## The task
What are the lines of the listing below, word for word, from the first down to the one that contains "2016.01.10現在のdownload URLは下記のとおり。"?

####

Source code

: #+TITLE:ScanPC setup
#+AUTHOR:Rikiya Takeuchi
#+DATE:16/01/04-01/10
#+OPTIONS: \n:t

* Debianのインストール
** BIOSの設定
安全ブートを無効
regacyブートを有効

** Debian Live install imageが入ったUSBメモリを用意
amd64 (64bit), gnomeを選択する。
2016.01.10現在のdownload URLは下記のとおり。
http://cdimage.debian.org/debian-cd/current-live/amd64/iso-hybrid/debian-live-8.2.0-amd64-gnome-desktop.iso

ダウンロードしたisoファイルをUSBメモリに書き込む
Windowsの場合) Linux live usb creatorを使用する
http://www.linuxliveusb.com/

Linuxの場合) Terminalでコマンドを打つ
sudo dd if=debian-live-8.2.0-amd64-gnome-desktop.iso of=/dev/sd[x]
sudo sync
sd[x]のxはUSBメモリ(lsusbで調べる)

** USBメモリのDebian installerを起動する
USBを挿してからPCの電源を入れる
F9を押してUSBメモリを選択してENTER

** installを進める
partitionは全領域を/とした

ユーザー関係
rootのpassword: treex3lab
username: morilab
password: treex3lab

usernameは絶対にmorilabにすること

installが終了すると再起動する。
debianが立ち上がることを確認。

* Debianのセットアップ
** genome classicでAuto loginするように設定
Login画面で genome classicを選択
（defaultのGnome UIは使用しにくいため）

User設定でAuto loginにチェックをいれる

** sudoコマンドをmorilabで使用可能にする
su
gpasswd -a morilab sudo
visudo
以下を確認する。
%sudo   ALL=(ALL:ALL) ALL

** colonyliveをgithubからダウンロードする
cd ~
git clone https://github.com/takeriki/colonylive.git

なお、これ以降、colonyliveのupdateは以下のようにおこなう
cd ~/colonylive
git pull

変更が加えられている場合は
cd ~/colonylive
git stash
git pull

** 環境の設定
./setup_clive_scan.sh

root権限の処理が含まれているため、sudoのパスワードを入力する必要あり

####

## Solution below
Source code

: #+TITLE:ScanPC setup
#+AUTHOR:Rikiya Takeuchi
#+DATE:16/01/04-01/10
#+OPTIONS: \n:t

* Debianのインストール
** BIOSの設定
安全ブートを無効
regacyブートを有効

** Debian Live install imageが入ったUSBメモリを用意
amd64 (64bit), gnomeを選択する。
2016.01.10現在のdownload URLは下記のとおり。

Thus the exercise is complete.